23 февруари, 2014

Scratch


There's melancholy all over me. And I'm tired. But happy in a weird kind of way. One last exam, one last day of pressure. Suddenly that song appeared in my mind out of nowhere. "Dawson's Creek" is making me stay up late and enjoy every second if it. After yesterday and the morning I had, I could not think my mood can get better in any possible way. And yet when I called him with the intention to blame him for not being here, everything sort of faded and somehow things righted themselves. By that time tomorrow I will be having fun with some friends because I've decided to reward myself with a girls' party. 
My rewards are many and I will be spending next month on them and enjoying every second. And Callie or whoever said it, because I never remember the exact quote, just the meaning... Well, whoever said that you don't care so much about winning, as long as you just cross the finish line, was right. I just want this exam session to be over, so I can get back to my social life, enjoy some quality time with my friends and have fun. And I have a book to write, many to read and finish a script, as well. 

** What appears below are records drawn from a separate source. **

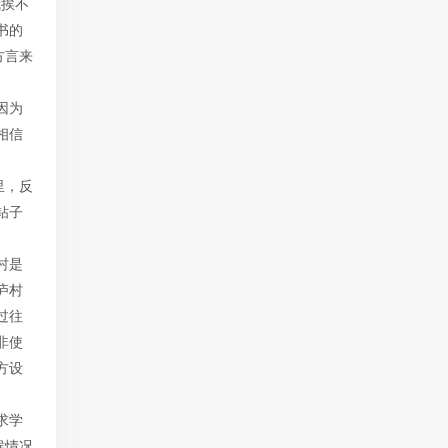
我挨不
书的
方言来
因为
相信
里，反
钻子
村是
庐村
过往
非使
方设
求学
候情况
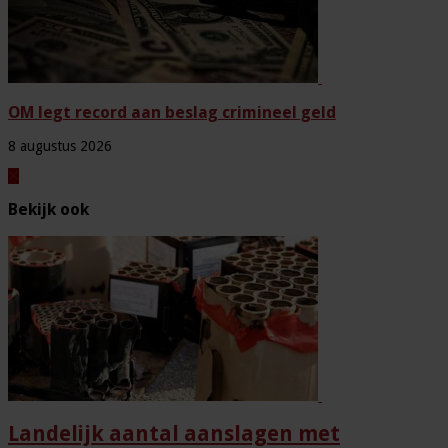
OM legt record aan beslag crimineel geld
8 augustus 2026
Bekijk ook
Landelijk aantal aanslagen met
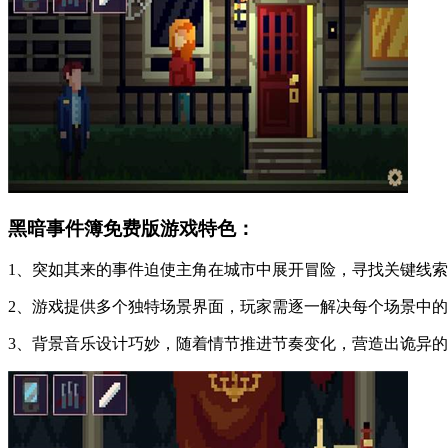
黑暗事件簿免费版游戏特色：
1、突如其来的事件迫使主角在城市中展开冒险，寻找关键线
2、游戏提供多个独特场景界面，玩家需逐一解决每个场景中
3、背景音乐设计巧妙，随着情节推进节奏变化，营造出诡异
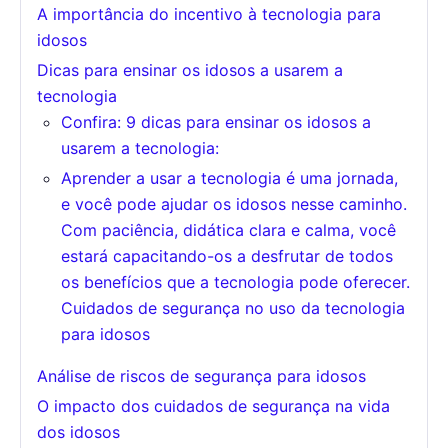
A importância do incentivo à tecnologia para
idosos
Dicas para ensinar os idosos a usarem a
tecnologia
Confira: 9 dicas para ensinar os idosos a
usarem a tecnologia:
Aprender a usar a tecnologia é uma jornada,
e você pode ajudar os idosos nesse caminho.
Com paciência, didática clara e calma, você
estará capacitando-os a desfrutar de todos
os benefícios que a tecnologia pode oferecer.
Cuidados de segurança no uso da tecnologia
para idosos
Análise de riscos de segurança para idosos
O impacto dos cuidados de segurança na vida
dos idosos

Above all, I want to go home and spend some time with my family, taste the newest cake my mother knows how to make, watch some movie with dad, hear some of grandma's stories and tell grandpa how I kicked my exams' behinds. What my efforts prove is that I can do it all. And also, SU really knows how to suck out all the life and inspiration out of its students. But I was born to do this, I guess... Working hard, being great, doing my best.